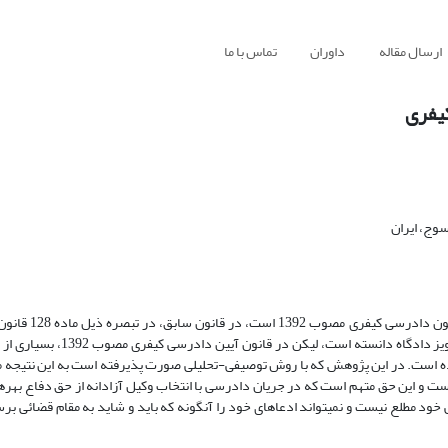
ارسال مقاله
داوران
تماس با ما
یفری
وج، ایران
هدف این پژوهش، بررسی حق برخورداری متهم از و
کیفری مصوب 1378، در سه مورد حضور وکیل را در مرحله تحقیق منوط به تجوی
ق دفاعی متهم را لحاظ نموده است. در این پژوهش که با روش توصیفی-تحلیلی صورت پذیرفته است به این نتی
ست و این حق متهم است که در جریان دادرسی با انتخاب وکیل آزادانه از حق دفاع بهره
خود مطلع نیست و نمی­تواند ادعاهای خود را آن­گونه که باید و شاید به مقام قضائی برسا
################
Please extract the lines beginning at the start of the material and stopping after the line containing "ست و این حق", with both ends included. Leave the pictures out of your answer.

ارسال مقاله
داوران
تماس با ما
یفری
وج، ایران
هدف این پژوهش، بررسی حق برخورداری متهم از و
کیفری مصوب 1378، در سه مورد حضور وکیل را در مرحله تحقیق منوط به تجوی
ق دفاعی متهم را لحاظ نموده است. در این پژوهش که با روش توصیفی-تحلیلی صورت پذیرفته است به این نتی
ست و این حق متهم است که در جریان دادرسی با انتخاب وکیل آزادانه از حق دفاع بهره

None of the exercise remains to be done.